Sinyal yang dikirim lewat pesan singkat telah disambut Seokmin dengan sangat baik. Beberapa menit kemudian pesan itu terbalas. Mereka berdua membuat janji untuk bertemu di open space. Menghabiskan waktu bersama di bawah pohon, sama seperti dulu. Pertama kali mereka baikan setelah cukup lama sempat saling mendiamkan.

"Terima kasih."

Kata pertama penuh artinya. Meski diucapkan saat Seokmin menerima sebotol jus pisang, Jisoo yakin makna kata tersebut lebih dari sekadar terima kasih atas jus yang diberikan. Jisoo tersenyum, tidak peduli meski senyum itu tidak terlihat oleh Seokmin.

Setelah beberapa saat meneguk minumannya, Seokmin tertunduk. Memandangi botol yang sudah setengahnya ia minum. Dadanya kembali sesak. Dinginnya jus pisang tak memberi dampak banyak. Namun tentu rasanya jauh lebih melegakan.
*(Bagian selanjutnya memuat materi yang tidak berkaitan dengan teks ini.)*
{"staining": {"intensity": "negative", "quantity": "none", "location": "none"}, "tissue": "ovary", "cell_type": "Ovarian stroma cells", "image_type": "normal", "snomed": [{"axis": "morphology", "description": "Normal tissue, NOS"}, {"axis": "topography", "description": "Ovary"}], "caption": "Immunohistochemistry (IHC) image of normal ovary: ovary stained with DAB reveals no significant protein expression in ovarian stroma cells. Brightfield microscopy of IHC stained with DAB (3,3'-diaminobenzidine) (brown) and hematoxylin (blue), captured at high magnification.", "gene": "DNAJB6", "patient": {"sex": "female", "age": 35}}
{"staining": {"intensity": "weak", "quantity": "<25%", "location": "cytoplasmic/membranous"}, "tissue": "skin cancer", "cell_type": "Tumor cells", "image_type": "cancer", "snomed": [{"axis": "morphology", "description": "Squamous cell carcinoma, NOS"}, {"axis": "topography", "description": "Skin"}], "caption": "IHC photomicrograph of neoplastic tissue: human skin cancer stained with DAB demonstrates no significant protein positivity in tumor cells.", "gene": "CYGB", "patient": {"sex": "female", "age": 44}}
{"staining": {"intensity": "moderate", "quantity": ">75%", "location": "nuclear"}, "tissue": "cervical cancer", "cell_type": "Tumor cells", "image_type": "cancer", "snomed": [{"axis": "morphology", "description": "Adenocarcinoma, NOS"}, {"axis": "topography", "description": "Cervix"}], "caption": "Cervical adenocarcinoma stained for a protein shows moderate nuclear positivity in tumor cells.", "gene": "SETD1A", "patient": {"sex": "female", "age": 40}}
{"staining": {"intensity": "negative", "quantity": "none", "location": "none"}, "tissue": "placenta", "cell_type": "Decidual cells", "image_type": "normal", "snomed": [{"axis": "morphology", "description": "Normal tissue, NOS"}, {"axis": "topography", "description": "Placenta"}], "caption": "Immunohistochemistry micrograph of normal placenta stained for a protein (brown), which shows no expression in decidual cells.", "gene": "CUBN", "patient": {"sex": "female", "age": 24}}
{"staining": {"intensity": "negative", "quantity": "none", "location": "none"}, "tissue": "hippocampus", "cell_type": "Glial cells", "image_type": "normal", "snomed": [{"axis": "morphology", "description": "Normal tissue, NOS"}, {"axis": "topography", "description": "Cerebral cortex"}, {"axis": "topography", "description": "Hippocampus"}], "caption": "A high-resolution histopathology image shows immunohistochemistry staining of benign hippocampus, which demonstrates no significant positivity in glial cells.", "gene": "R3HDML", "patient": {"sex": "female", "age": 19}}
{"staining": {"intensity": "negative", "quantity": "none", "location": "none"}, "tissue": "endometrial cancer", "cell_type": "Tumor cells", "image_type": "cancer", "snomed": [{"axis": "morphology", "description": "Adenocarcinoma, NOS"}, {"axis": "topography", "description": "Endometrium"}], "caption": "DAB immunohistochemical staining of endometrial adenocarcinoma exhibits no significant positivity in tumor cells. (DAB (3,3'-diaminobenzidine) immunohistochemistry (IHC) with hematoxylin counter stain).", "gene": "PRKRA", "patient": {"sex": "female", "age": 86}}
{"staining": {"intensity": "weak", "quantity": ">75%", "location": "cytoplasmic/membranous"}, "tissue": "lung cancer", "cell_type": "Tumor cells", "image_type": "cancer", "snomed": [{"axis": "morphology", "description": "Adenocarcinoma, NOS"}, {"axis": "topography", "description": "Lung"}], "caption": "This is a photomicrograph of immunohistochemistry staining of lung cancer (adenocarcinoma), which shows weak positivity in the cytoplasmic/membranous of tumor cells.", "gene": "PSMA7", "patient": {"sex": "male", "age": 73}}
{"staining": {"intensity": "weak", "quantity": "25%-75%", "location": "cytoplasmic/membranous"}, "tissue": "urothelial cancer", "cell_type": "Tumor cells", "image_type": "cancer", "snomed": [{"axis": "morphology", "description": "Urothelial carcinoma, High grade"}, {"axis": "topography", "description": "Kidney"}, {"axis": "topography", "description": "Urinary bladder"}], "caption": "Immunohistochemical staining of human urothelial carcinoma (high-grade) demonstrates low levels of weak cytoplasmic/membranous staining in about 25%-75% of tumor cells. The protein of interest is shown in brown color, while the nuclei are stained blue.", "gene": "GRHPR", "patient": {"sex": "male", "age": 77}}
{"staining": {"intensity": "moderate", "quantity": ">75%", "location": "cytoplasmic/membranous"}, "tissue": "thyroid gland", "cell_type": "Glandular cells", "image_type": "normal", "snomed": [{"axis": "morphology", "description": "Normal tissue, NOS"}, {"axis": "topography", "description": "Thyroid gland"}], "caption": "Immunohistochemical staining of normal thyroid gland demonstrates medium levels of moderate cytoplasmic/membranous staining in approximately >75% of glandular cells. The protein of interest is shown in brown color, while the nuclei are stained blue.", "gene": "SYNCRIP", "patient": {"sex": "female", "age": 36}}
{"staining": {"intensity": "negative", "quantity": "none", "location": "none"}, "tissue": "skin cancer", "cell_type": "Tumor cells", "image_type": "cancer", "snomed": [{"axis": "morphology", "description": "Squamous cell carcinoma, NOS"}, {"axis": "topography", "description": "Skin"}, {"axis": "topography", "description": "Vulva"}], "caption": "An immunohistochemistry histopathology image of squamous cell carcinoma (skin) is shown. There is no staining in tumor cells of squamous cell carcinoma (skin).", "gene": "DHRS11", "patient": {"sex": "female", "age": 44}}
Ada Jisoo di sampingnya.

"Kamu laki-laki yang kuat, Lee Seokmin." Jisoo menepuk bahu Seokmin pelan. Berusaha menyalurkan energi yang masih ia miliki. "Ucapanmu dulu benar. Kamu itu sudah dewasa. Terbukti sekarang. Maaf karena aku sempat meragukan ucapan itu. Kamu bisa melewati semua masalah dengan cara yang dewasa. Aku jadi iri. Jika aku berada di posisimu, belum tentu bisa melewatinya sebaik caramu."

Seokmin terkekeh. "Jangan, noona. Masalah seperti ini terlalu menyakitkan. Jangan pernah membayangkan berada di posisiku."

Berkat tangannya yang masih bertengger di bahu Seokmin, Jisoo dapat merasakan guncangan di sana saat laki-laki Lee itu terkekeh. Entah tertawa meremehkan karena menganggap Jisoo gadis yang terlalu lemah, atau malah secara tidak langsung hendak mengatakan bahwa ia sekarang berada di titik terendah. Jisoo tahu bahwa Seokmin memiliki gengsi yang amat tinggi untuk mengakui sisi lemahnya. Namun hanya sampai di situ. Ia tidak tahu bagaimana perasaan Seokmin sekarang. Apa yang ia inginkan untuk mengurangi rasa sakit.